The color and composition of young wines depends mainly on the grape variety and the state of maturity of the berries, as well as on the oenological techniques used in the elaboration and stabilization of the wine. The aim of this study was to evaluate the color and pigment composition of red wines produced by alternative procedures of winemaking and different grape varieties. Wines of Tannat, Syrah and Merlot were made with different procedures. An addition of maceration enzymes (ENZ) and a cold pre-fermentative maceration (CPM) were compared with control wines, produced by traditional maceration (TM). Two batches of grapes (70 kg each one) were employed for each treatment. Color and polyphenolic families were measured by standard spectrophotometric methods. The pigment composition was evaluated using HPLC-DAD (high-performance liquid chromatography with a diode-array detector). Tannat wines had the highest intensity of color, red (a*), anthocyanin content and the lowest luminosity (L*). Maceration enzymes increased color intensity and red color, and decreased the brightness of wines of all varieties. The main impact on color was observed in Syrah, where the color intensity of ENZ wines increased 19.0% with respect to the control. CPM established increases in color intensity and total content of polyphenols, anthocyanins and proanthocyanidins in Tannat and Merlot wines. The concentrations of anthocyanin-derived pigments were not significantly modified by winemaking practices.

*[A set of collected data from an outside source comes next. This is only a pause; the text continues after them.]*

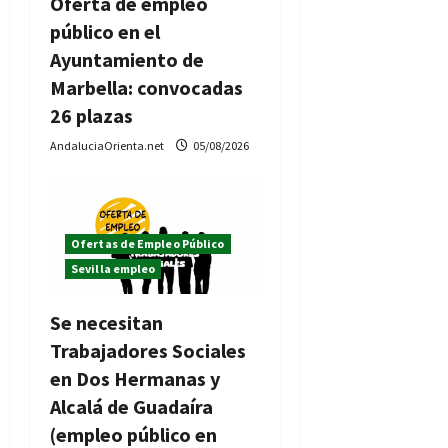
Oferta de empleo
público en el
Ayuntamiento de
Marbella: convocadas
26 plazas
AndaluciaOrienta.net
05/08/2026
Ofertas de Empleo Público
Sevilla empleo
Se necesitan
Trabajadores Sociales
en Dos Hermanas y
Alcalá de Guadaíra
(empleo público en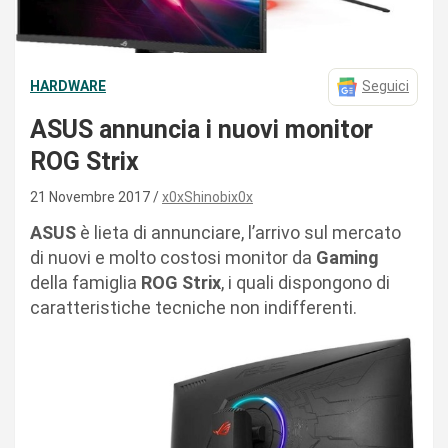
HARDWARE
Seguici
ASUS annuncia i nuovi monitor
ROG Strix
21 Novembre 2017
x0xShinobix0x
ASUS
è lieta di annunciare, l’arrivo sul mercato
di nuovi e molto costosi monitor da
Gaming
della famiglia
ROG Strix
, i quali dispongono di
caratteristiche tecniche non indifferenti.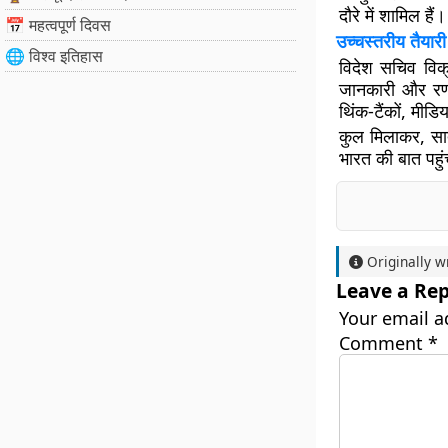
दौरे में शामिल हैं।
📅 महत्वपूर्ण दिवस
उच्चस्तरीय तैयार
🌐 विश्व इतिहास
विदेश सचिव विक
जानकारी और रणनी
थिंक-टैंकों, मी
कुल मिलाकर, सात
भारत की बात पहुं
Originally w
Leave a Rep
Your email a
Comment
*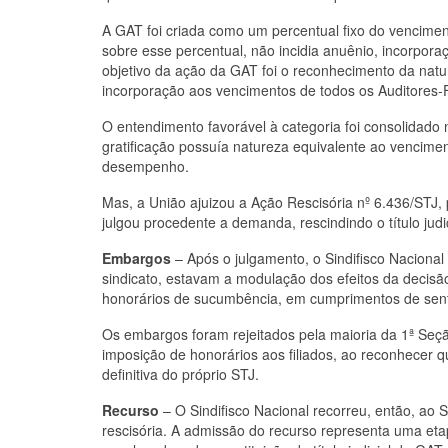
A GAT foi criada como um percentual fixo do vencimen
sobre esse percentual, não incidia anuênio, incorporaç
objetivo da ação da GAT foi o reconhecimento da natu
incorporação aos vencimentos de todos os Auditores-F
O entendimento favorável à categoria foi consolidad
gratificação possuía natureza equivalente ao vencimen
desempenho.
Mas, a União ajuizou a Ação Rescisória nº 6.436/STJ,
julgou procedente a demanda, rescindindo o título judi
Embargos
– Após o julgamento, o Sindifisco Naciona
sindicato, estavam a modulação dos efeitos da decis
honorários de sucumbência, em cumprimentos de sente
Os embargos foram rejeitados pela maioria da 1ª Seçã
imposição de honorários aos filiados, ao reconhecer
definitiva do próprio STJ.
Recurso
– O Sindifisco Nacional recorreu, então, ao S
rescisória. A admissão do recurso representa uma eta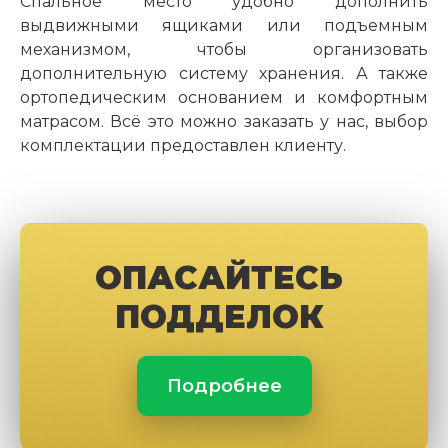
Спальное место удобно дополнить
выдвижными ящиками или подъемным
механизмом, чтобы организовать
дополнительную систему хранения. А также
ортопедическим основанием и комфортным
матрасом. Всё это можно заказать у нас, выбор
комплектации предоставлен клиенту.
ОПАСАЙТЕСЬ
ПОДДЕЛОК
Подробнее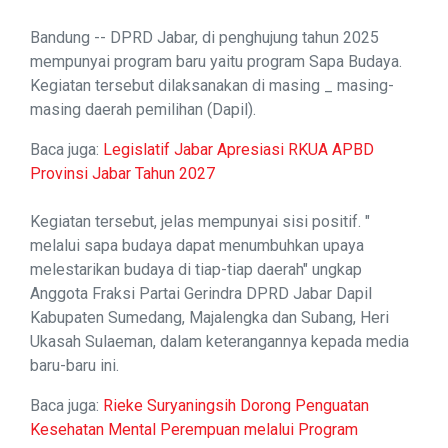
Bandung -- DPRD Jabar, di penghujung tahun 2025
mempunyai program baru yaitu program Sapa Budaya.
Kegiatan tersebut dilaksanakan di masing _ masing-
masing daerah pemilihan (Dapil).
Baca juga:
Legislatif Jabar Apresiasi RKUA APBD
Provinsi Jabar Tahun 2027
Kegiatan tersebut, jelas mempunyai sisi positif. "
melalui sapa budaya dapat menumbuhkan upaya
melestarikan budaya di tiap-tiap daerah" ungkap
Anggota Fraksi Partai Gerindra DPRD Jabar Dapil
Kabupaten Sumedang, Majalengka dan Subang, Heri
Ukasah Sulaeman, dalam keterangannya kepada media
baru-baru ini.
Baca juga:
Rieke Suryaningsih Dorong Penguatan
Kesehatan Mental Perempuan melalui Program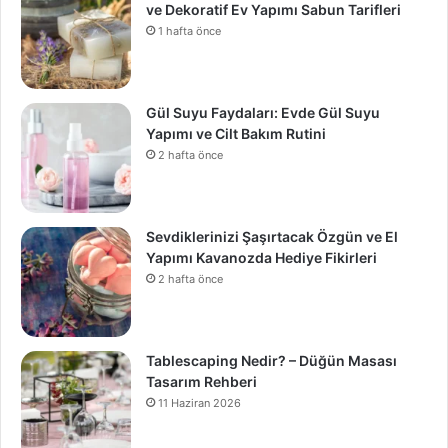
ve Dekoratif Ev Yapımı Sabun Tarifleri
1 hafta önce
Gül Suyu Faydaları: Evde Gül Suyu
Yapımı ve Cilt Bakım Rutini
2 hafta önce
Sevdiklerinizi Şaşırtacak Özgün ve El
Yapımı Kavanozda Hediye Fikirleri
2 hafta önce
Tablescaping Nedir? – Düğün Masası
Tasarım Rehberi
11 Haziran 2026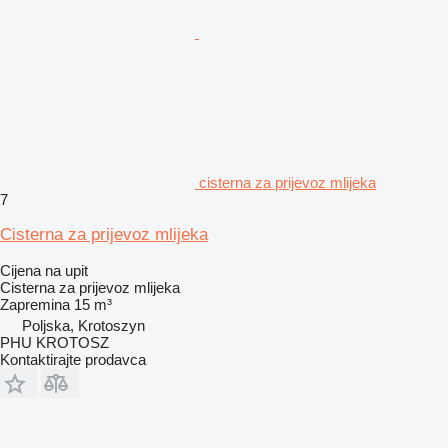
cisterna za prijevoz mlijeka
7
Cisterna za prijevoz mlijeka
Cijena na upit
Cisterna za prijevoz mlijeka
Zapremina
15 m³
Poljska, Krotoszyn
PHU KROTOSZ
Kontaktirajte prodavca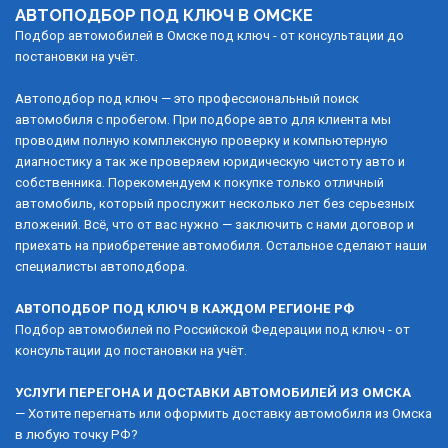
АВТОПОДБОР ПОД КЛЮЧ В ОМСКЕ 
Подбор автомобилей в Омске под ключ - от консультации до 
постановки на учёт. 
Автоподбор под ключ — это профессиональный поиск 
автомобиля с пробегом. При подборе авто для клиента мы 
проводим полную комплексную проверку и компьютерную 
диагностику а так же проверяем юридическую чистоту авто и 
собственника. Порекомендуем к покупке только отличный 
автомобиль, который прослужит несколько лет без серьезных 
вложений. Всё, что от вас нужно — заключить с нами договор и 
приехать на приобретение автомобиля. Остальное сделают наши 
специалисты автоподбора.
АВТОПОДБОР ПОД КЛЮЧ В КАЖДОМ РЕГИОНЕ РФ
Подбор автомобилей по Российской Федерации под ключ - от 
консультации до постановки на учёт. 
УСЛУГИ ПЕРЕГОНА И ДОСТАВКИ АВТОМОБИЛЕЙ ИЗ ОМСКА
— Хотите перегнать или оформить доставку автомобиля из Омска 
в любую точку РФ?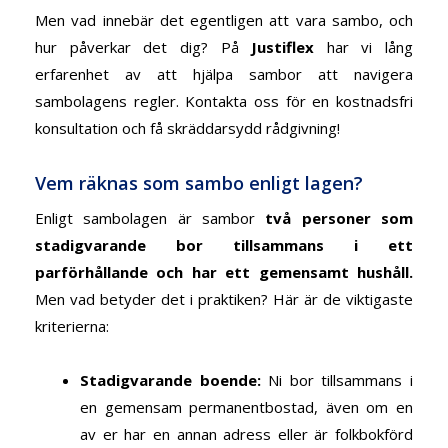
Men vad innebär det egentligen att vara sambo, och
hur påverkar det dig?
På
Justiflex
har vi lång
erfarenhet av att hjälpa sambor att navigera
sambolagens regler. Kontakta oss för en kostnadsfri
konsultation och få skräddarsydd rådgivning!
Vem räknas som sambo enligt lagen?
Enligt sambolagen är sambor
två personer som
stadigvarande bor tillsammans i ett
parförhållande och har ett gemensamt hushåll
.
Men vad betyder det i praktiken? Här är de viktigaste
kriterierna:
Stadigvarande boende
:
Ni bor tillsammans i
en gemensam permanentbostad, även om en
av er har en annan adress eller är folkbokförd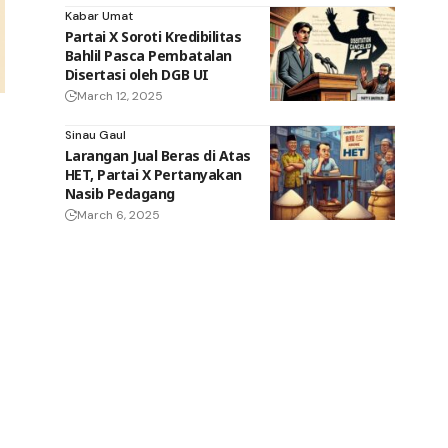
Kabar Umat
Partai X Soroti Kredibilitas
Bahlil Pasca Pembatalan
Disertasi oleh DGB UI
March 12, 2025
Sinau Gaul
Larangan Jual Beras di Atas
HET, Partai X Pertanyakan
Nasib Pedagang
March 6, 2025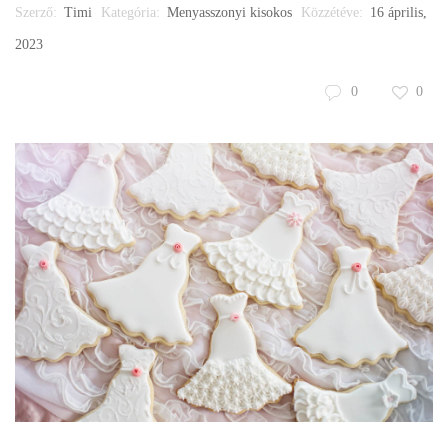
Szerző:
Timi
Kategória:
Menyasszonyi kisokos
Közzétéve:
16 április,
2023
0
0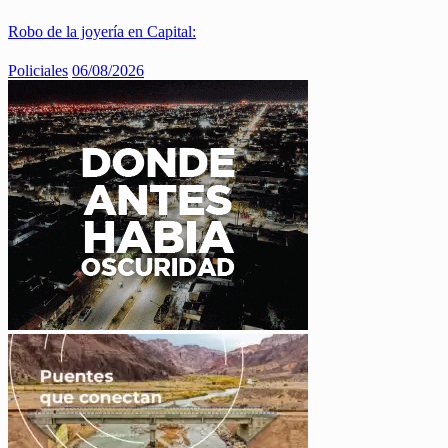
Robo de la joyería en Capital:
Policiales
06/08/2026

The anthocyanic profile of the wines showed significant differences between the varieties. Syrah wines had the highest proportions of malvidin and acetylated glycosides, whereas Tannat had the highest proportions of delphinidine, petunidine, coumarylated and non-acylated glucosides. The discriminant analysis of the data showed a significant separation of wines from each variety since the profile of anthocyanins showed the varietal fingerprint, regardless of the processing alternatives. The anthocyanic profile of wines depends mainly on the variety rather than the effect of the alternative winemaking techniques.

Biography :

Gustavo Gonzalez Neves is a professor of enology in the department of food technology, faculty of agronomy in the University of Republic, Uruguay. He has completed his doctorate in Food Sciences from ENSAM, University of Montpellier, France in 2005. Before that he did his masters in viticulture and enology from Technical University of Madrid, Spain in 1992. In 1987 he completed his degree in agricultural engineering from faculty of agronomy, University of Republic, Uruguay.